Elle Wittimer is a die-hard Starfield fan. It only makes sense, since her father was so obsessed with the single-season cult classic. (Think Firefly.) He was such an über geek, in fact, that he was one of the founders of the geek convention known as ExcelsiCon. Elle has kept in touch with the fandom online and even writes a Starfield blog, under the pseudonym Rebelgunner, but she hasn’t been back to the con since her father died. Now that Starfield is getting a reboot as a major motion picture, though, she has a very good reason to attend — the winner of the cosplay will win tickets to the ExcelsiCon Cosplay Ball (a dream of her father’s) and a meet-and-greet with the actor who plays Federation Prince Carmindor in the reboot. It’s just too bad the guy they picked to be Carmindor is the annoying teen “heartthrob” Darien Freeman…
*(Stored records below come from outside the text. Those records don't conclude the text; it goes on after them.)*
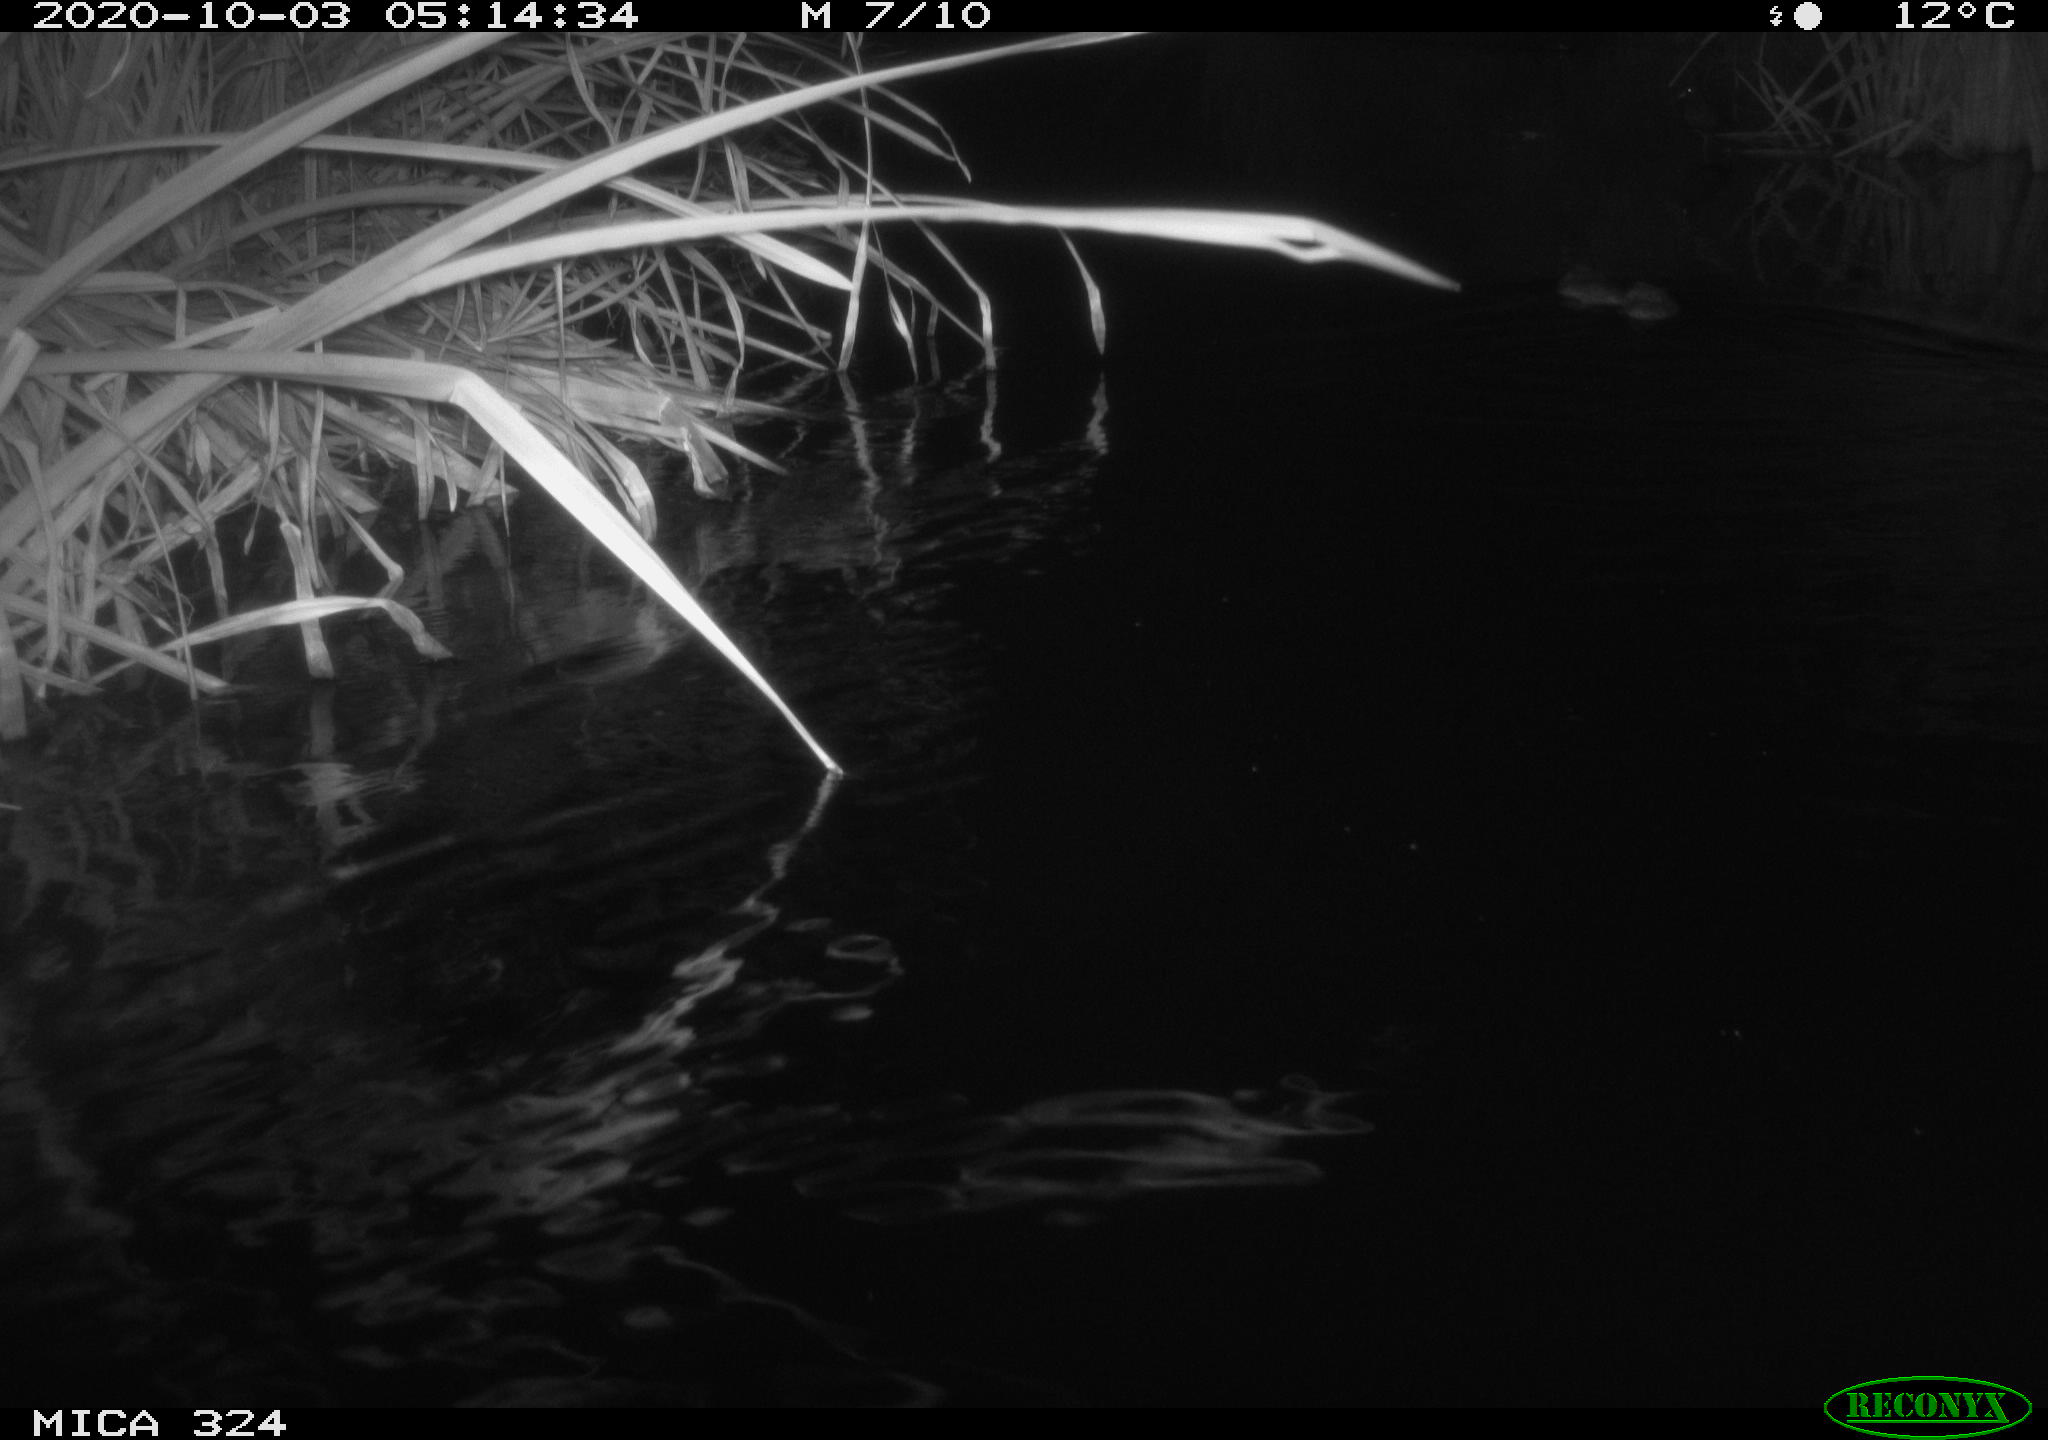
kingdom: Animalia
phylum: Chordata
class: Mammalia
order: Rodentia
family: Myocastoridae
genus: Myocastor
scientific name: Myocastor coypus
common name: Coypu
Darien Freeman is an über geek in his own right, but no one really knows it. When he was younger, he used to live for Starfield and events like ExcelsiCon… It was always his dream to play Carmindor. But, he feels like a fake because he is seriously lacking in geeky “street-cred” now that he is so well-known for role on a popular teen show called Seaside Cove. It would have been hard enough for anyone to step into that role after David Singh’s amazing portrayal, but the very vocal lack of confidence of the Starfield fans has Darien feeling even more rattled. So much so that he doesn’t even want to make his appearance at ExcelsiCon. If only the number he found to get in touch with the person responsible for running ExcelsiCon wasn’t wrong, he might have been able to talk his way out of attending. At the very least, though, he has “met” a pretty cool girl who seems to love Starfield as much as he does. And, as long as she doesn’t know who is really texting her, he is free to just be himself. (Kinda ironic, right?!?)
This modern adaptation of the Cinderella story is simply amazing. With a falling-in-love via text homage to You’ve Got Mail, and a true understanding of geek culture reminiscent of Rainbow Rowell’s Fangirl, it’s a #mustread for hopeless romantic geeks like myself. Aside from the story, by the way, I think I am seriously fangirling over Ashley Poston. I already loved her for creating this story, but her acknowledgements hit me right in the feels:
Never give up on your dreams, and never let anyone tell you that what you love is inconsequential or useless or a waste of time. Because if you love it? If that OTP or children’s card game or abridged series or YA book or animated series makes you happy? That is never a waste of time. Because in the end we’re all just a bunch of weirdos standing in front of other weirdos, asking for their username.